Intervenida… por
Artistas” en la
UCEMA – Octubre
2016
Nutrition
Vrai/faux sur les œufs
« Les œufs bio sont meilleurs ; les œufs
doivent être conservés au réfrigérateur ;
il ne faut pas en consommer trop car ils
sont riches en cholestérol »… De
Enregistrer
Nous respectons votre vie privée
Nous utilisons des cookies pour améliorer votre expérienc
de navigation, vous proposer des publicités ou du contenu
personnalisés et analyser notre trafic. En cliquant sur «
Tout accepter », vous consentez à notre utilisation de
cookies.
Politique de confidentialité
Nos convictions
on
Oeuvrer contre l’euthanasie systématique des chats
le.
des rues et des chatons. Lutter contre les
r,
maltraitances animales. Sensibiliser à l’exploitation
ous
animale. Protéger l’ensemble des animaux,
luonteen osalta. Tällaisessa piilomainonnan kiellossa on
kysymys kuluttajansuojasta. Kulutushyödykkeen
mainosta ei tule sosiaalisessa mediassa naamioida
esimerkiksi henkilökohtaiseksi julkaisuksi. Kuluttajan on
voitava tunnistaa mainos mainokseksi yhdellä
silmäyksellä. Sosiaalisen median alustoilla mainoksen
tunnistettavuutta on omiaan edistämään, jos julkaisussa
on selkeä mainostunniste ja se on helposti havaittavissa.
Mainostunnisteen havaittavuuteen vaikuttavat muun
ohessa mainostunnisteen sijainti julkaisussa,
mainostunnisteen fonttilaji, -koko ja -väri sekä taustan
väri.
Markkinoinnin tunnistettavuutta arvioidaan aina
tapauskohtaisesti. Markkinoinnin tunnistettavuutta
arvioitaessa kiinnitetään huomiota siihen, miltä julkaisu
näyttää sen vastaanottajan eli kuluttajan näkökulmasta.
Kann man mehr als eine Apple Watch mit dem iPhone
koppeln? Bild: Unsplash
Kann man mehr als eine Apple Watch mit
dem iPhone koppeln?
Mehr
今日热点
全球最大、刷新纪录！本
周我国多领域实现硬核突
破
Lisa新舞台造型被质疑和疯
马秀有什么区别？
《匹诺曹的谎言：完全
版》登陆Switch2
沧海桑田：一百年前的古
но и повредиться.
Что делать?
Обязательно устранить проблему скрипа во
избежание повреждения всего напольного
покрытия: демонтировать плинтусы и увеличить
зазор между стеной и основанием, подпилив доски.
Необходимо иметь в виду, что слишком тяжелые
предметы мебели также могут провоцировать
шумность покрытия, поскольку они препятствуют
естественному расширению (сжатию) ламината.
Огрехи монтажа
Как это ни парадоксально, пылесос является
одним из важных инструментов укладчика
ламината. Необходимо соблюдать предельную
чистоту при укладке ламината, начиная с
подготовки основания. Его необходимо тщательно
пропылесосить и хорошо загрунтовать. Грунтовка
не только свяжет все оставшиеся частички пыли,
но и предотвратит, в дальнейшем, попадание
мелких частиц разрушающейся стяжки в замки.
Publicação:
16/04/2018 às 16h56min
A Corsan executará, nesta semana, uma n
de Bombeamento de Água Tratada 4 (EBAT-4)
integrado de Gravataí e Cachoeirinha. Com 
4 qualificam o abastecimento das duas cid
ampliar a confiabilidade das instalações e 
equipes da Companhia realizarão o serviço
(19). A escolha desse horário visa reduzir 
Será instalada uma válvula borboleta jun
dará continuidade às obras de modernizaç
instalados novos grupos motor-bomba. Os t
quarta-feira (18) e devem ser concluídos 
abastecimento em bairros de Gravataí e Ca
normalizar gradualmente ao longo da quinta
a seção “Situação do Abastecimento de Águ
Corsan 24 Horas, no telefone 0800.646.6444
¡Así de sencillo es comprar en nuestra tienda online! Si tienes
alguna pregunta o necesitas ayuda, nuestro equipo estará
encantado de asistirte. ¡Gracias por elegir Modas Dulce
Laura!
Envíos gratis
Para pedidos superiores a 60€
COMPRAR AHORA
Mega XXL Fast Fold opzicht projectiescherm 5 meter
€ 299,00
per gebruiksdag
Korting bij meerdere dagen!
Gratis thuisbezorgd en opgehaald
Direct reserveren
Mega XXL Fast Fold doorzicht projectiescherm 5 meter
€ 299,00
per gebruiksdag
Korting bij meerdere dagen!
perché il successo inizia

- WHAT YOU WILL DO
Would you please copy the lines above, from the one holding "Gratis thuisbezorgd en opgehaald" through the last, and nothing else?

- RESULT FOR THIS EXERCISE
Gratis thuisbezorgd en opgehaald
Direct reserveren
Mega XXL Fast Fold doorzicht projectiescherm 5 meter
€ 299,00
per gebruiksdag
Korting bij meerdere dagen!
perché il successo inizia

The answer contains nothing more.